PROBLEM REQUIREMENTS → The records that follow are to be repeated exactly, without any pictures.
(Beginning of INFORMATION SHOWN)
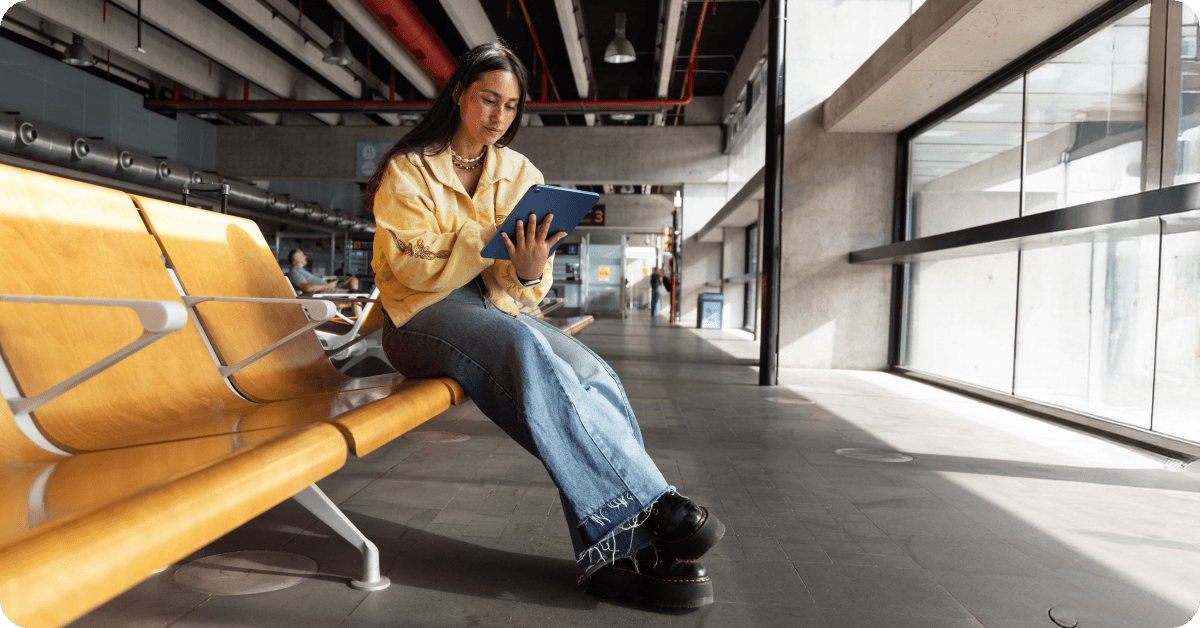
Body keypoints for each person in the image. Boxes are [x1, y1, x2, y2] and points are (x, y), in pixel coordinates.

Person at [364, 42, 723, 609]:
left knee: (591, 371)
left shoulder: (519, 171)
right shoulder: (409, 170)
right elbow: (411, 267)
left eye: (509, 107)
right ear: (458, 94)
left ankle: (613, 557)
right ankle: (654, 506)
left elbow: (532, 277)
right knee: (523, 346)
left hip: (496, 310)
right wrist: (488, 241)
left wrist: (530, 273)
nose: (497, 117)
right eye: (487, 100)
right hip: (417, 319)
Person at [286, 248, 362, 316]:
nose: (305, 256)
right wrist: (328, 285)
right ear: (296, 258)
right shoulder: (294, 272)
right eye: (302, 255)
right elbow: (307, 288)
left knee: (353, 279)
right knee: (356, 297)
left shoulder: (301, 271)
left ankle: (352, 294)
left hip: (328, 288)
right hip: (322, 293)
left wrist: (329, 285)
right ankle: (359, 325)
(End of INFORMATION SHOWN)
PROBLEM SOLUTION →
Body keypoints for each person in the image. Boxes are [x1, y1, x2, y2] and points are (x, y), in pixel coordinates.

Person at [364, 42, 723, 609]:
left knee: (591, 371)
left shoulder: (519, 171)
right shoulder: (409, 170)
right elbow: (411, 267)
left eye: (509, 107)
right ear: (458, 94)
left ankle: (613, 557)
right ankle: (654, 506)
left elbow: (532, 277)
right knee: (523, 346)
left hip: (496, 310)
right wrist: (488, 241)
left wrist: (530, 273)
nose: (497, 117)
right eye: (487, 100)
right hip: (417, 319)
Person at [286, 248, 362, 316]:
nose: (305, 256)
right wrist: (328, 285)
right ear: (296, 258)
right shoulder: (294, 272)
right eye: (302, 255)
right elbow: (307, 288)
left knee: (353, 279)
right knee: (356, 297)
left shoulder: (301, 271)
left ankle: (352, 294)
left hip: (328, 288)
right hip: (322, 293)
left wrist: (329, 285)
right ankle: (359, 325)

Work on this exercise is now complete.